*Data extracts:*
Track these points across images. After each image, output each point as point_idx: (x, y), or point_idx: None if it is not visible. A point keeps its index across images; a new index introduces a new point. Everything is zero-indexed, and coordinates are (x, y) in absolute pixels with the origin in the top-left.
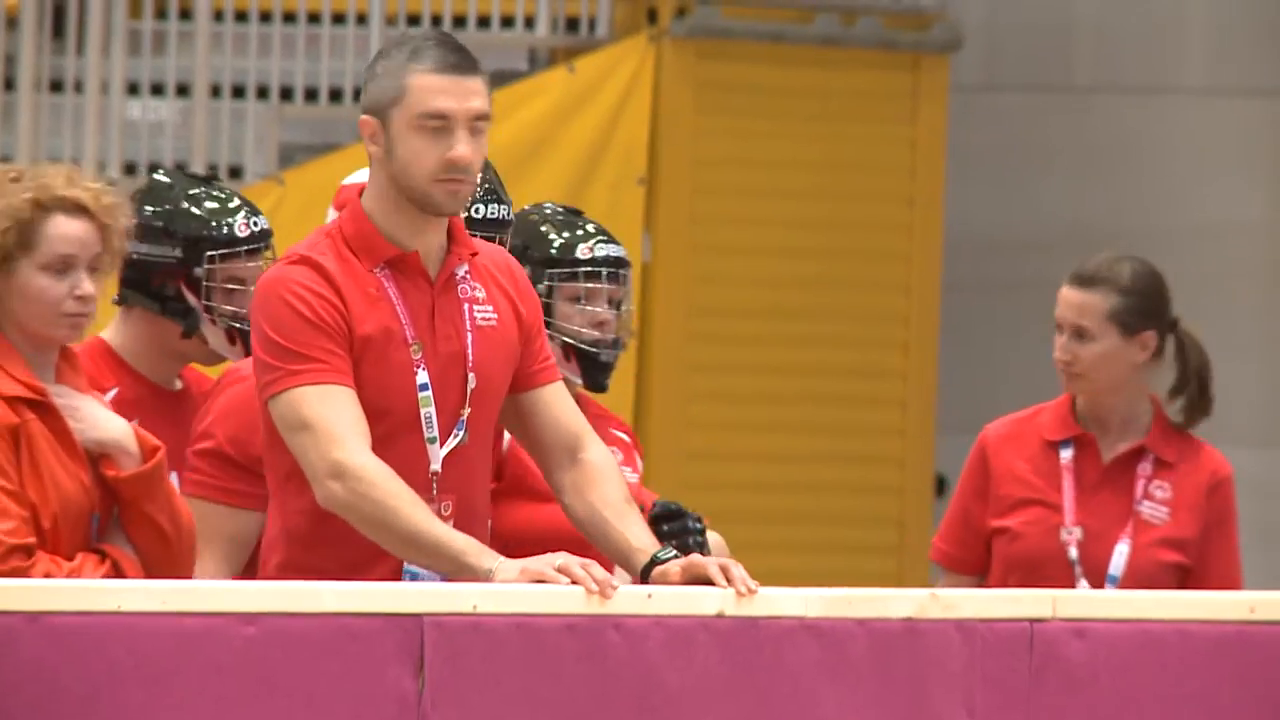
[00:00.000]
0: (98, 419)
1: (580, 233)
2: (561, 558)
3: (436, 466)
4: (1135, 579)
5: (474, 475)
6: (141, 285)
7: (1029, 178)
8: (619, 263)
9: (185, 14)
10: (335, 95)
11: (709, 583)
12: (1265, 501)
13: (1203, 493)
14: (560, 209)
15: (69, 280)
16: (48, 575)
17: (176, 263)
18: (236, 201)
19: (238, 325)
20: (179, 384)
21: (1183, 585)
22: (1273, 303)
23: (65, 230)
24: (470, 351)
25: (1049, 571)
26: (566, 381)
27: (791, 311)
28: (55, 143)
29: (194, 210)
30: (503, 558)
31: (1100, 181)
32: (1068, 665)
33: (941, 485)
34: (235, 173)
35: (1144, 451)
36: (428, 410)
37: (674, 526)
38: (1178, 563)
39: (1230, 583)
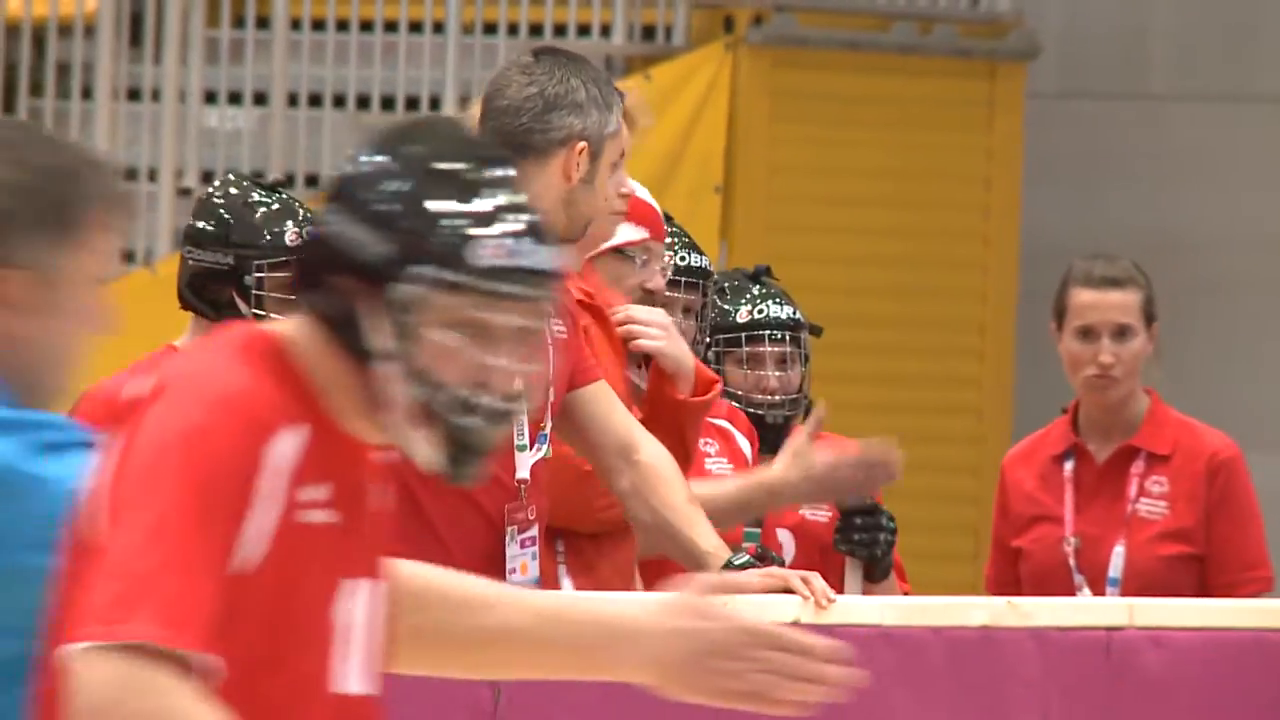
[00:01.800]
0: (675, 334)
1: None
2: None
3: (524, 474)
4: (1137, 579)
5: (544, 490)
6: (198, 292)
7: (1106, 186)
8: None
9: (263, 22)
10: (412, 103)
11: (788, 593)
12: None
13: (1201, 479)
14: None
15: (617, 179)
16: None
17: (228, 270)
18: (292, 209)
19: None
20: None
21: (1199, 576)
22: None
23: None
24: (551, 365)
25: (1054, 584)
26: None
27: (867, 320)
28: (133, 151)
29: (246, 218)
30: None
31: (1178, 189)
32: (1145, 674)
33: None
34: (312, 181)
35: (1134, 450)
36: (520, 418)
37: (866, 521)
38: (1185, 554)
39: (1249, 563)
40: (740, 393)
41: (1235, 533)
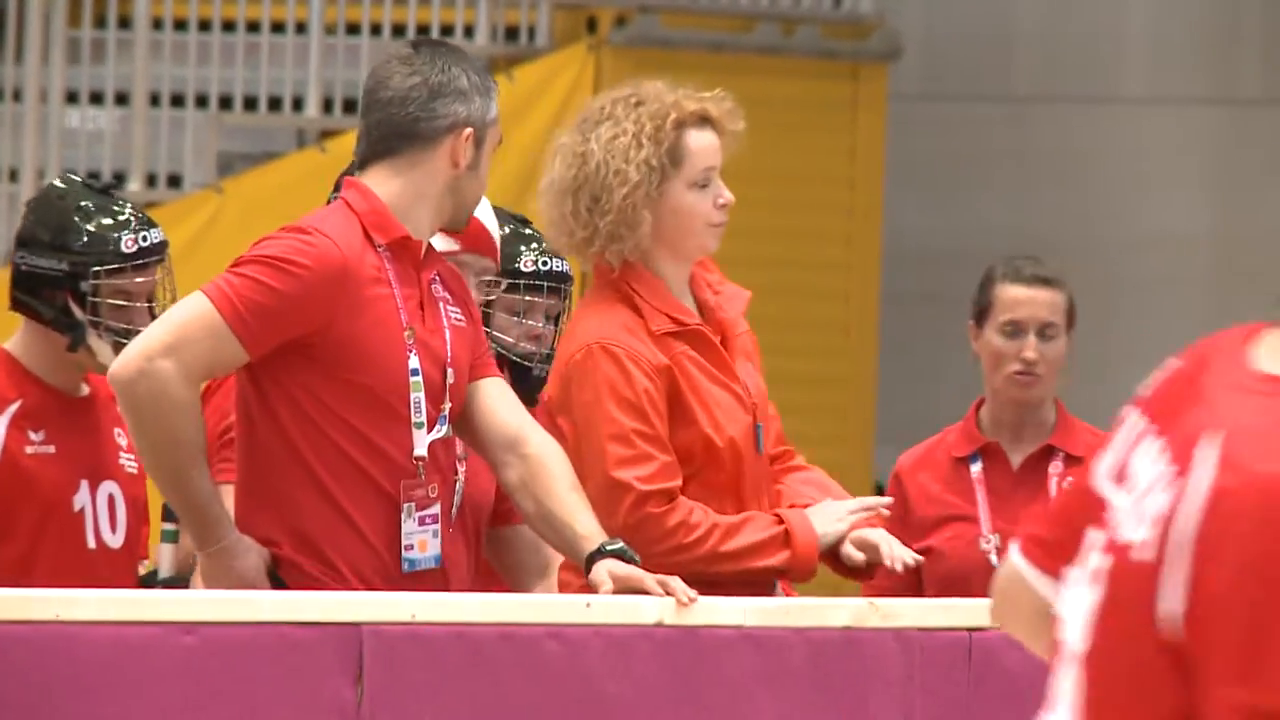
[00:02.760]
0: None
1: (523, 245)
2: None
3: (422, 451)
4: None
5: (453, 470)
6: (32, 296)
7: (968, 187)
8: (561, 278)
9: (124, 23)
10: (274, 104)
11: (644, 593)
12: None
13: None
14: (509, 216)
15: (710, 191)
16: (683, 524)
17: (64, 276)
18: (127, 216)
19: (125, 341)
20: (85, 389)
21: None
22: (1214, 312)
23: (704, 143)
24: (449, 348)
25: (975, 583)
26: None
27: None
28: None
29: (81, 224)
30: (247, 542)
31: (1040, 191)
32: (1006, 674)
33: (881, 494)
34: (174, 181)
35: (1052, 450)
36: (417, 395)
37: None
38: None
39: None
40: (511, 340)
41: None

*Exercise directions:* Copy every line of the data word for word, omitting the images.

*Output of the exercise:*
Track these points across images. After each image, output each point as point_idx: (x, y), or point_idx: None if it is not visible. A point keeps its index across images; a new index introduces a new point. Everything is zero-indexed, and coordinates are (x, y) in absolute pixels with the origin in the top-left.
[00:00.000]
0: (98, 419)
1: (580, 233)
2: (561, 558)
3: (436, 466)
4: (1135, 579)
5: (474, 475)
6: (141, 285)
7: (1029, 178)
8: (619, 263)
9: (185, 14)
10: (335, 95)
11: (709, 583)
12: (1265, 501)
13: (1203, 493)
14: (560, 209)
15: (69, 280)
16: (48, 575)
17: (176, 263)
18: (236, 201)
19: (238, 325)
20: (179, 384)
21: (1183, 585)
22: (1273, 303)
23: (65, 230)
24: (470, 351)
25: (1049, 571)
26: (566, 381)
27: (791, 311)
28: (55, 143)
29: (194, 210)
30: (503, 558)
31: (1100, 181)
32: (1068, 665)
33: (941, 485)
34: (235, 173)
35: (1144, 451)
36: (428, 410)
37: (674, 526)
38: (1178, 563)
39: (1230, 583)
[00:01.800]
0: (675, 334)
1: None
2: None
3: (524, 474)
4: (1137, 579)
5: (544, 490)
6: (198, 292)
7: (1106, 186)
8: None
9: (263, 22)
10: (412, 103)
11: (788, 593)
12: None
13: (1201, 479)
14: None
15: (617, 179)
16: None
17: (228, 270)
18: (292, 209)
19: None
20: None
21: (1199, 576)
22: None
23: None
24: (551, 365)
25: (1054, 584)
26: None
27: (867, 320)
28: (133, 151)
29: (246, 218)
30: None
31: (1178, 189)
32: (1145, 674)
33: None
34: (312, 181)
35: (1134, 450)
36: (520, 418)
37: (866, 521)
38: (1185, 554)
39: (1249, 563)
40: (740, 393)
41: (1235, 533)
[00:02.760]
0: None
1: (523, 245)
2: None
3: (422, 451)
4: None
5: (453, 470)
6: (32, 296)
7: (968, 187)
8: (561, 278)
9: (124, 23)
10: (274, 104)
11: (644, 593)
12: None
13: None
14: (509, 216)
15: (710, 191)
16: (683, 524)
17: (64, 276)
18: (127, 216)
19: (125, 341)
20: (85, 389)
21: None
22: (1214, 312)
23: (704, 143)
24: (449, 348)
25: (975, 583)
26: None
27: None
28: None
29: (81, 224)
30: (247, 542)
31: (1040, 191)
32: (1006, 674)
33: (881, 494)
34: (174, 181)
35: (1052, 450)
36: (417, 395)
37: None
38: None
39: None
40: (511, 340)
41: None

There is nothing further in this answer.